Seçilmiş Metin:
++++++++++++++++++++
"BEDİÜZZAMAN'IN GÜZEL AHLAKINDAN ÖRNEKLER"
-13-
BEDİÜZZAMAN ALLAH'A SÜREKLİ ŞÜKREDERDİ
İman eden bir insan Allah'ın kendisine verdiği nimetlere sürekli şükreder. Ancak bir insanın sürekli şükür halinde olabilmesi için önce bu nimetleri görmesi, bunların şuurunda olması gerekir. Çünkü insanlar genelde nimetleri sınırlı düşünme eğilimindedirler. Sağlıklı olmak, temiz yiyecekler, hayvanlar, çiçekler, su, güzel bir manzara ve bunların benzerleri hemen herkesin ilk anda aklına gelen nimetlerdir. Fakat öyle nimetler vardır ki, bunları ancak dinde derin bir kavrayış edinmiş olan Müslümanlar görebilir ve bunların zevkini yaşayıp, şükrünü verebilirler.
++++++++++++++++++++
Veriler:

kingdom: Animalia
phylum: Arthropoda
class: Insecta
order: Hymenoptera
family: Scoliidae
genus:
++++++++++++++++++++
Çözülecek Problem:
Bediüzzaman'ın şükrüne dair metne göre, bir insanın sürekli şükür halinde olabilmesi için önce ne gerekir? Kayıtların bu çalışmayla herhangi bir ilgisi yoktur.

Alıştırma Sonucu:
Önce nimetleri görmesi ve bunların şuurunda olması gerekir.